**Assignment**. Return every line of the data that contains the string "MILES".

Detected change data
══════════════════════════════

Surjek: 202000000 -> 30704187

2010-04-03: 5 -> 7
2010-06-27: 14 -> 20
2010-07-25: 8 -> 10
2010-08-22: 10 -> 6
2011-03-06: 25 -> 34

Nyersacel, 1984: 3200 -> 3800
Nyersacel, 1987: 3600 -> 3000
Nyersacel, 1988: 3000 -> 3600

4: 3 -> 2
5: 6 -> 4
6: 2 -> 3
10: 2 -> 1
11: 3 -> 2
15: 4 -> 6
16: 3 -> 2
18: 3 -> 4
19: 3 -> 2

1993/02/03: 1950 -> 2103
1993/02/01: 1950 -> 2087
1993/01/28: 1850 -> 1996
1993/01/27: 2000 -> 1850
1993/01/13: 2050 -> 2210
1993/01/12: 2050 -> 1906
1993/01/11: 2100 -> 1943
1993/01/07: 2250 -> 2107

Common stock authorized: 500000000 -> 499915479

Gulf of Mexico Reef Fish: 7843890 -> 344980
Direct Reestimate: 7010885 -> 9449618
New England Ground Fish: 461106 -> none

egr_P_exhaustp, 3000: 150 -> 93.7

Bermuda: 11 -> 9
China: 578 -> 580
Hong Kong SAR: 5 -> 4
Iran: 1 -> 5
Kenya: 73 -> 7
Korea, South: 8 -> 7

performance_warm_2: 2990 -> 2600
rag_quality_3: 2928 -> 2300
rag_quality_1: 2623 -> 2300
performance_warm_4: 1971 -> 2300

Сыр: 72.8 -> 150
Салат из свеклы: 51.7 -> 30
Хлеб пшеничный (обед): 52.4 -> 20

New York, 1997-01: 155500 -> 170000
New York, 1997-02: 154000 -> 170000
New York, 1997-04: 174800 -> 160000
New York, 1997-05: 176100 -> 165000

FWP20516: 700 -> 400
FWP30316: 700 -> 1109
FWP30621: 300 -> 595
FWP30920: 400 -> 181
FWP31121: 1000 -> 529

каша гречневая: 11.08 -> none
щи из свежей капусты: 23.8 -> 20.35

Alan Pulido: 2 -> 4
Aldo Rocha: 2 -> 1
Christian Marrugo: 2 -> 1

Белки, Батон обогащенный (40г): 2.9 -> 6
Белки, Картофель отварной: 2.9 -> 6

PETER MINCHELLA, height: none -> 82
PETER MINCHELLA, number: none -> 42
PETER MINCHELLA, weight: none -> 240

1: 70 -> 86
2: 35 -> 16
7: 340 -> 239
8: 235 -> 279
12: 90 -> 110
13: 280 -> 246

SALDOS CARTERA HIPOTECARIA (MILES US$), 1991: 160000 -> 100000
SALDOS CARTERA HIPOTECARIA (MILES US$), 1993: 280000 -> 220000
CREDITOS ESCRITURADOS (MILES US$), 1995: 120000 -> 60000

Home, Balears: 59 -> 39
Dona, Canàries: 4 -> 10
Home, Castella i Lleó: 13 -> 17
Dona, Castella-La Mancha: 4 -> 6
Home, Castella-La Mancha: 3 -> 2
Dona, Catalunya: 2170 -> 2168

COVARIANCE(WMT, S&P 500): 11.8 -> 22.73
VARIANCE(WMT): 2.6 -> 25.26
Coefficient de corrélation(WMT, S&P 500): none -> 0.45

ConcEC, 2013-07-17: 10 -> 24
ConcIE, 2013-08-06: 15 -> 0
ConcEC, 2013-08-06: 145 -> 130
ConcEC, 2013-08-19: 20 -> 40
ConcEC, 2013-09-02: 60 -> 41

══════════════════════════════

**Result of this task**.
SALDOS CARTERA HIPOTECARIA (MILES US$), 1991: 160000 -> 100000
SALDOS CARTERA HIPOTECARIA (MILES US$), 1993: 280000 -> 220000
CREDITOS ESCRITURADOS (MILES US$), 1995: 120000 -> 60000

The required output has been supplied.